- SELECTED EXTRACT

************

Category: General | Posted by: jewlz
I was shaking really bad and not eating so J has me at the vet right now. I have a temporary one until my long time favorite vet gets back from maternity leave. This vet is pretty and I like her but I digress. They are taking xrays right now cuz the tumors may have grown. I'm very uncomfortable right now with going up and down stairs and i definitely can't jump. Let's see what the vet says. Stay tuned.

04/17: Shaky

Category: Not-So-Good Days | Posted by: jewlz
i was shaking early this morning and wanted up on the bed but couldn't seem to jump. after i finally did, J noticed how badly i was shaking. i haven't eaten yet and J called the vet to find out what to do. stay posted.

04/17: Painful Thursday

Category: General | Posted by: jewlz
i was really shaking this morning. J gave me extra fluids and that seemed to help but getting up and down the stairs to go potty is getting harder and harder. i'm managing but J is back to giving me pain meds in the morning, when it seems the worse. J's niece is here, which really made my week! athena has been sleeping with her like a ho bag. she likes young people and i just love my mom :).

************

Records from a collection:
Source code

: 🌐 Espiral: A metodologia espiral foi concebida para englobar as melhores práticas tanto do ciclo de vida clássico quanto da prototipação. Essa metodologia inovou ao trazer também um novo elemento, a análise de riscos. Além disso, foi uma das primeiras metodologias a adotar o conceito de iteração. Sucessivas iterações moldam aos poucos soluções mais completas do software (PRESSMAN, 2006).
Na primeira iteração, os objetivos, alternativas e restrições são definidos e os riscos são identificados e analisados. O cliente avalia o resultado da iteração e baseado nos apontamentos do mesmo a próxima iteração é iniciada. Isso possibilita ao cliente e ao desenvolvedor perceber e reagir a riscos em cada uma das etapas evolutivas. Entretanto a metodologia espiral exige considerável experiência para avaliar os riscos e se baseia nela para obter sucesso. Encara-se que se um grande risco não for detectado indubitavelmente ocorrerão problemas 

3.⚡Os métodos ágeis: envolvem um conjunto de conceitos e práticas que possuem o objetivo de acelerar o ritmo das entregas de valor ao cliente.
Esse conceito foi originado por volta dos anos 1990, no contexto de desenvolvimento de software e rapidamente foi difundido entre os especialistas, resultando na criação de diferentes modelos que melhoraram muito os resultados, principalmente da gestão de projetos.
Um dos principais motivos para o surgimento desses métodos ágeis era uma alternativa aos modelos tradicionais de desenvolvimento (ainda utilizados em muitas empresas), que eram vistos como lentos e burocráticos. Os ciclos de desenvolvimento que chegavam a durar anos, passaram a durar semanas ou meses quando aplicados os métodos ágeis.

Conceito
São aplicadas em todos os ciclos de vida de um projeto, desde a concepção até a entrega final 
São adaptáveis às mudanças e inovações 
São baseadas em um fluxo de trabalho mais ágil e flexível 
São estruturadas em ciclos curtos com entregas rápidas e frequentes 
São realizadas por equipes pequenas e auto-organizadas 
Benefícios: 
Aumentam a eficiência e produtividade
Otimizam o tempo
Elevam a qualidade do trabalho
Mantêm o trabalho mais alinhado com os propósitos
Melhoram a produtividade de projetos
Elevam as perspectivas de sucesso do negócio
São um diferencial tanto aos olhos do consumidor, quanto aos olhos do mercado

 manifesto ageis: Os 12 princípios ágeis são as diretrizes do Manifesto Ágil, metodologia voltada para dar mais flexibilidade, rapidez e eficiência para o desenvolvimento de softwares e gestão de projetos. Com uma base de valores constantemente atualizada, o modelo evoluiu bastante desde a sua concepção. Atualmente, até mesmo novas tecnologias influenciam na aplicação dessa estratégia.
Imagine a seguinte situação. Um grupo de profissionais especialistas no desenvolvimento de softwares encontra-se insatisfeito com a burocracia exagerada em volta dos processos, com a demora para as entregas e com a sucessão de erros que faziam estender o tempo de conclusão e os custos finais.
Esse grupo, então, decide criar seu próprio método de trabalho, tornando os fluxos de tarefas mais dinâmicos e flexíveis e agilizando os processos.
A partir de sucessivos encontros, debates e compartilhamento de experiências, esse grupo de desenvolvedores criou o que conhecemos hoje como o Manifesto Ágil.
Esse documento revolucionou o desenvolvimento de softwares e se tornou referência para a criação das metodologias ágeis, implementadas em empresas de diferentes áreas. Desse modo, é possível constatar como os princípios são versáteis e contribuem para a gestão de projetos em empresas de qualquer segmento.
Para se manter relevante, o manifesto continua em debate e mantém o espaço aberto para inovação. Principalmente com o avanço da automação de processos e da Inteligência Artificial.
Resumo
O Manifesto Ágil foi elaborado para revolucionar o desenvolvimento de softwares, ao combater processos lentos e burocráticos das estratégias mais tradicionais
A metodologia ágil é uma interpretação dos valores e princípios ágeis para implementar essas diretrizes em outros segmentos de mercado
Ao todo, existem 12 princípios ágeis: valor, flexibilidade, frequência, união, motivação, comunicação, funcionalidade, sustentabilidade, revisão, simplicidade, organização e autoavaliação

************

- PROBLEMS AND TASKS
1. Reproduce the blog posts word for word, starting with "Category: Not-So-Good Days" and going on through "love my mom :).".
2. Carry the blog posts about the pet's illness forward from their last sentence.

- OUTPUTS BY TASK
1.
Category: Not-So-Good Days | Posted by: jewlz
i was shaking early this morning and wanted up on the bed but couldn't seem to jump. after i finally did, J noticed how badly i was shaking. i haven't eaten yet and J called the vet to find out what to do. stay posted.

04/17: Painful Thursday

Category: General | Posted by: jewlz
i was really shaking this morning. J gave me extra fluids and that seemed to help but getting up and down the stairs to go potty is getting harder and harder. i'm managing but J is back to giving me pain meds in the morning, when it seems the worse. J's niece is here, which really made my week! athena has been sleeping with her like a ho bag. she likes young people and i just love my mom :).

2.
04/14: Small changes

Category: Not-So-Good Days | Posted by: jewlz
Things are changing with me a bit lately. J got a new rug for the bedroom and I don't sleep on her bed anymore. I used to start off sleeping out in the den and then would jump on the bed in the middle of the night. Now I just go under the bed and I'm there all night. These last few days, J has a hard time getting me out from under there in the morning. And when I do come out, I walk really, really slowly and I have a hard time going down the stairs. J's going to start giving me the Medicam again to see if that helps.

J's niece is coming on Wednesday. I can't wait to see her! I hope I'm better by then.

04/08: i'm regressing ... in a good way

Category: Good Days | Posted by: jewlz
i think i''m returning to puppyhood...i can't seem to stop playing with athena. i think she's still in shock. see this video:





04/06: overdid it again

Category: Not-So-Good Days | Posted by: jewlz
i think i did a little too much humpity-hump on saturday when J got home from class:



now I'm not feeling so good...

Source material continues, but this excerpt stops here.